3
votes

We are dealing with a regression model that contains two categorical variables age groups and gender.

We want to include an interaction term between the two categorical variables but the resulting model only displays the effects of the interactions between females with all age groups.
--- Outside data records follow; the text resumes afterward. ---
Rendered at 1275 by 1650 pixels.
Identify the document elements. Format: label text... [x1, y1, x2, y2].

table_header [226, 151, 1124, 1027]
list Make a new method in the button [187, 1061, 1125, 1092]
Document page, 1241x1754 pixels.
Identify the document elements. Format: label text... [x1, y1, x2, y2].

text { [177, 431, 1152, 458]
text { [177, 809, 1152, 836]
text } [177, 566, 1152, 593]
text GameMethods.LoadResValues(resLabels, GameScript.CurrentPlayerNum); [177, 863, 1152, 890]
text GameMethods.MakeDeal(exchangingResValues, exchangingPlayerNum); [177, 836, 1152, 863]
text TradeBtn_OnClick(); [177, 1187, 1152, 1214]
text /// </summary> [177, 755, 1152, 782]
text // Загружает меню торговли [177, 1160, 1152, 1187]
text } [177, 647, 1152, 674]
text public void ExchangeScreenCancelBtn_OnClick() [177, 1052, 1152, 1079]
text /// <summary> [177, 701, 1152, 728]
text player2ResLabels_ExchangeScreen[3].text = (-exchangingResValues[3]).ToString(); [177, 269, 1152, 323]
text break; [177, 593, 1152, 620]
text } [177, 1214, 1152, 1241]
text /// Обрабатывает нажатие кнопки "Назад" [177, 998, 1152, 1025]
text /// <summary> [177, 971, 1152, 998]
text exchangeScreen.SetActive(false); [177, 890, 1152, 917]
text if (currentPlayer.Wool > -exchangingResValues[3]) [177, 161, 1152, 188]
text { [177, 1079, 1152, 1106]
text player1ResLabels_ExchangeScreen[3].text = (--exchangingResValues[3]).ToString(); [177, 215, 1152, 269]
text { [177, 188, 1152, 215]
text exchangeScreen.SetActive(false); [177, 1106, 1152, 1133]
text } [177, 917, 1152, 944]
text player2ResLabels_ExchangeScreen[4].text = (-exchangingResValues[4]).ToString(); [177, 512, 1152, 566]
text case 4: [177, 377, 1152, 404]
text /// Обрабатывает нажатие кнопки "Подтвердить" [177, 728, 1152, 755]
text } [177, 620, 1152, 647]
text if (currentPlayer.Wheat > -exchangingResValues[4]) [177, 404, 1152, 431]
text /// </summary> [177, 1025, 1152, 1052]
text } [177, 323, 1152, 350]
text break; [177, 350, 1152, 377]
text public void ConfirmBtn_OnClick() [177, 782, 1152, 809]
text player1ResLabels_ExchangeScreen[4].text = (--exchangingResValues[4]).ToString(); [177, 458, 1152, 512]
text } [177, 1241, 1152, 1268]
How can we adjust the code so that it keeps "males" aged "26-30" as a reference level and shows the effect of all other groups in its output?

Adjustment code

count_med_op3 <- glm(Count_OP ~ Gender * age_group + otherfactors,
                     data = med, family = 'poisson')

Result wanted for:

GenderMale:age_group"0-1" 
GenderMale:age_group"2-6"
GenderMale:age_group"7-18"
GenderMale:age_group"19-25"
GenderMale:age_group"31-36"
Genderfemale:age_group"0-1"
Genderfemale:age_group"2-6"
Genderfemale:age_group"7-18"
Genderfemale:age_group"19-25"
Genderfemale:age_group"26-30"
other factors
1

1 Answers

3
votes

Use relevel:

# simulate some data
df_foo = data_frame(
  age = as.factor(sample(seq(10, 90, 10), 100, replace = TRUE)),
  y = rnorm(100),
  gender = as.factor(sample(c("Male", "Female"), 100, replace = TRUE))
)

# female as omitted level
df_foo %>% 
  lm(y ~ age*gender, data = .) %>% 
  summary()

# male as omitted level
df_foo %>% 
  lm(y ~ age*relevel(gender, ref = "Male"), data = .) %>% 
  summary()